A welcome working week

Times Staff Writer

If it seems like forever since the Lakers last played, they feel that way too.

Their team dinner party at an Italian eatery on Melrose Avenue erupted in joy Friday night after Kobe Bryant was e-mailed a story that he had won the NBA most valuable player award, leading to a degree of jubilation that seemed to follow the team to practice Saturday.

After six days without a game, the Lakers are eager to go up against someone other than themselves. They'll play Game 1 of the Western Conference semifinals today against the Utah Jazz at Staples Center . . . finally.

Bryant could hardly contain a smile after Saturday's practice, perhaps because this will be his first MVP award or possibly because the Lakers were actually close to restarting their playoff drive.

A day after buying his teammates dinner for the second time in as many weeks, a repetitive occasion that could start getting costly, Bryant said he was honored and enthralled to be MVP.

"I didn't know if it was going to come in my career, but to have the moment come now is special, especially to share it with the group of guys we have here," he said. "We talked about [how] winning this MVP is extremely special because that means I'm doing good. I'm making my teammates better, putting them in a position to win."

Bryant hasn't been given official notice because the league waits to inform a player and his team until a day or two before the award is presented, which probably will be Wednesday before Game 2 at Staples Center. On that note, Bryant said he was reserving more detailed comment until "I hear from David Stern."

Until then, the Lakers can think about that other event -- an actual game.

They haven't played since finishing a four-game sweep Monday in Denver. Utah, on the other hand, was still going until Friday night's Game 6 clincher over Houston.

"Usually by mid-game, you're OK," Lakers Coach Phil Jackson said in reference to a long layoff. "A couple runs out there, and guys are back in form."

The Lakers went 3-1 against Utah this season, and they never played the Jazz with Pau Gasol in the lineup. The Lakers thumped Utah in the most recent meeting, 106-95, in March at Salt Lake City, despite playing without Gasol and Andrew Bynum, who were both sidelined by injuries.

Gasol probably will guard brawny Utah forward Carlos Boozer, and Lamar Odom is expected to match up against Jazz center Mehmet Okur, primarily a perimeter player.

The hardest defensive task will go to Derek Fisher, charged with stopping point guard Deron Williams.

Williams averaged 18.8 points and 10.5 assists during the regular season, and he had two stellar games against the Lakers -- a career-high 35-point effort in a November game and a 26-point, 12-assist outburst in that March loss.

Fisher also will carry the added weight of having played for Utah last season as an integral part of a team that advanced to the West finals before losing to San Antonio.

"I'm happy for the fact that they made it to this point, and a lot of the guys that were my former teammates and friends, so to speak, and coaches," Fisher said. "At this point, they stand in the way of my goal and our team's goal, and so that's about where the sentiment kind of ends for me."


Frank Hamblen will have another busy series.

Before the season, Jackson divvied up the 30 NBA teams among his four assistant coaches. Hamblen was put in charge of scouting and preparing game plans for Utah. He was also assigned to track Denver.

"These have been my teams all year long," Hamblen said, smiling. "The way it wound up is just the way it is."

Hamblen was the primary author of a three-to-four-page scouting report handed out to the Lakers on Saturday. There were notes on Jazz players as well as diagrams of Utah's plays.
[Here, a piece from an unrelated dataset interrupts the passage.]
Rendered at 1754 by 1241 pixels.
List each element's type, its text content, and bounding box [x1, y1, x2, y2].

"I enjoy staying up late and watching the film and putting it all together. You really know your [assigned] team," Hamblen said. "You try to play guessing games with your opposing coach and what he's going to run, what changes he's going to make, what he's going to do coming out of a timeout."

Of the playoff teams still alive, Hamblen is also in charge of Detroit. Assistant coach Kurt Rambis tracks San Antonio, Boston and Cleveland. Brian Shaw has Orlando and Atlanta, and Jim Cleamons has New Orleans.
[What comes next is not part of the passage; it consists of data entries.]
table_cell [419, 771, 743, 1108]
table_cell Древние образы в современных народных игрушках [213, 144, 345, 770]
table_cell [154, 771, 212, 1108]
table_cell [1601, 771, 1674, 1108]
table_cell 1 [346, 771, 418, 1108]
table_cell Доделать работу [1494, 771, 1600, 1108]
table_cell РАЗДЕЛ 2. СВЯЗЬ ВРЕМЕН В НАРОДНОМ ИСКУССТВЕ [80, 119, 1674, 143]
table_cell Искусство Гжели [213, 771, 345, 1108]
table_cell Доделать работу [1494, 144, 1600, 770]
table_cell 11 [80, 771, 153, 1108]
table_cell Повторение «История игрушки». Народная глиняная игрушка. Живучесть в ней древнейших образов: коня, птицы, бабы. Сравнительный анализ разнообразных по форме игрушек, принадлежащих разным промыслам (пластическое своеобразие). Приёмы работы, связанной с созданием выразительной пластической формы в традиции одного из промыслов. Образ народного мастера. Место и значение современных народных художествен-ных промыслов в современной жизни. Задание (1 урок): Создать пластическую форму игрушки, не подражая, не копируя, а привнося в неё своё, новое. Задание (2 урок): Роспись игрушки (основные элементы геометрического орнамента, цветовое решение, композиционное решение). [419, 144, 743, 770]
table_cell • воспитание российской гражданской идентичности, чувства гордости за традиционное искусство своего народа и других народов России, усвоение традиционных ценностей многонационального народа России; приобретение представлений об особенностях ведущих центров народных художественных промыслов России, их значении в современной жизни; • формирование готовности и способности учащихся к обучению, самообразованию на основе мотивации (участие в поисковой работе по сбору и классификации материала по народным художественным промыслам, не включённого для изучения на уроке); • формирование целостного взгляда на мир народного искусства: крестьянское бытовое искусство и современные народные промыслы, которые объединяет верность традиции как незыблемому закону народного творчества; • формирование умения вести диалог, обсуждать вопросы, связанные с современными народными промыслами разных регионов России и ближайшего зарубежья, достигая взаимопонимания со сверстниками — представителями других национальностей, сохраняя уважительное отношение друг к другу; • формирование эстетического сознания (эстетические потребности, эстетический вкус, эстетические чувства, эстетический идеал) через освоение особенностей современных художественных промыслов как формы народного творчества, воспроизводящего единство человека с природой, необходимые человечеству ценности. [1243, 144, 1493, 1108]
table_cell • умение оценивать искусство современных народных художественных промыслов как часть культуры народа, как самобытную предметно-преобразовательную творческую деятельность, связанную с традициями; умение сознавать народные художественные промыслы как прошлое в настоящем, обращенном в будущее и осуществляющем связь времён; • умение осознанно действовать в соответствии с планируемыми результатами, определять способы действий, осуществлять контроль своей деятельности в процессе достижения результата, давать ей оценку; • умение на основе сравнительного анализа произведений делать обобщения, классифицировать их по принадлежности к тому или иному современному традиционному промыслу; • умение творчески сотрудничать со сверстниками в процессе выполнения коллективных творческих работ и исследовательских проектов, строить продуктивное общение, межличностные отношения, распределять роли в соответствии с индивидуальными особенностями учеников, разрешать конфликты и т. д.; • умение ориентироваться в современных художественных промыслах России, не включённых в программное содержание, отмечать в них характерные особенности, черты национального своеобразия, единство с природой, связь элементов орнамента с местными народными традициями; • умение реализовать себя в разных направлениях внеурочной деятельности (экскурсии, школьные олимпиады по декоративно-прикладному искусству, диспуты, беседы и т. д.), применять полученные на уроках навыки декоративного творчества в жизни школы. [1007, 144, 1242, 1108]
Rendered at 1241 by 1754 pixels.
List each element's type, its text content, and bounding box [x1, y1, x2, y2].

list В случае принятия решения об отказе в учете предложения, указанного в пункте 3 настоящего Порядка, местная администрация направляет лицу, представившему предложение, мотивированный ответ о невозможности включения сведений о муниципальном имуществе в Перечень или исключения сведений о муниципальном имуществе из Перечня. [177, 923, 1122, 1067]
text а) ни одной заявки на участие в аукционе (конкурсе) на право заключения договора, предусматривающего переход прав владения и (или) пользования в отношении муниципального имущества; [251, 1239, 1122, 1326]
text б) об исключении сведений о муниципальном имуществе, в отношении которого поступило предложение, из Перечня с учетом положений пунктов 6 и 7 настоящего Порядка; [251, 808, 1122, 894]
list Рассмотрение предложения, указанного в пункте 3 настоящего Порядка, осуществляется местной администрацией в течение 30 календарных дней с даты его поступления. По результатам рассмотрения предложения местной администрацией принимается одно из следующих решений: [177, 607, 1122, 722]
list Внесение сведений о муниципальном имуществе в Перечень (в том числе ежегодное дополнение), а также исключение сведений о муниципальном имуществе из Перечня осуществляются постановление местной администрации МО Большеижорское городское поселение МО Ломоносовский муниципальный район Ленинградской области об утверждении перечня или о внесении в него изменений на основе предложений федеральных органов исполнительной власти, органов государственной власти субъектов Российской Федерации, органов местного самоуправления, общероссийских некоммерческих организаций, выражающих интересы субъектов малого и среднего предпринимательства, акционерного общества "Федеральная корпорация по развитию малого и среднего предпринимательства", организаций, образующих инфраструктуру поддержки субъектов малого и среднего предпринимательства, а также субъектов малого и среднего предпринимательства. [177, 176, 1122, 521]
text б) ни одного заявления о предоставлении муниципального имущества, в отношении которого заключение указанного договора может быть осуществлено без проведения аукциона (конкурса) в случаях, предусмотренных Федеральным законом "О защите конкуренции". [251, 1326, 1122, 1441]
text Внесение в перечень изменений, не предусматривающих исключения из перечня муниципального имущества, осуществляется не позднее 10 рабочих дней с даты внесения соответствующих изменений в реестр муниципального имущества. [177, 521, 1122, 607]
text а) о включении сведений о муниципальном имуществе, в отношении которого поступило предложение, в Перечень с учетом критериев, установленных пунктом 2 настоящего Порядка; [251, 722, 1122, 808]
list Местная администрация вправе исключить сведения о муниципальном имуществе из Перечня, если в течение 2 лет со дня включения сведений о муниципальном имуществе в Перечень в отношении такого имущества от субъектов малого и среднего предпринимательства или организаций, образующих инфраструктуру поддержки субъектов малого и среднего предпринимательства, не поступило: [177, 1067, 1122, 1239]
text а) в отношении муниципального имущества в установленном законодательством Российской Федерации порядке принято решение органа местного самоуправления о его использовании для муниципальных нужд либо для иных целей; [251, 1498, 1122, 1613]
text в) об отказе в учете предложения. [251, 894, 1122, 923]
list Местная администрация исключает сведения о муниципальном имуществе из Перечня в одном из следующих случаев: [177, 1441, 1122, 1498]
Cleamons pulled off a rarity when the Lakers advanced to the 2004 NBA Finals. He was in charge of teams in three consecutive rounds -- Houston, San Antonio and Minnesota.
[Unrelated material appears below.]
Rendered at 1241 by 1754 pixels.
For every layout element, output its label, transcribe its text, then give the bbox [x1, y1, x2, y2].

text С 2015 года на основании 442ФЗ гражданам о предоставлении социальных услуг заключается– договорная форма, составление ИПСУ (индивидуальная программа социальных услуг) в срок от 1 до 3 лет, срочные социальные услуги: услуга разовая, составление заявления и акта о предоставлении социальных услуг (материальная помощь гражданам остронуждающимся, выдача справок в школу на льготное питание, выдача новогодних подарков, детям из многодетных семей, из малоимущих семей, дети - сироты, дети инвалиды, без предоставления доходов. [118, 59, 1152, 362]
Forward Trevor Ariza will have a medical exam Friday that could clear him to play in games and practices. Ariza has been out since Jan. 20 because of a broken bone in his foot, though he was recently cleared to begin basketball-related exercises. . . . Luke Walton has an upper respiratory infection but is expected to play today. . . . An updated schedule released by the NBA listed Game 2 on Wednesday, not Tuesday. Tipoff will still be at 7:30 p.m. at Staples Center.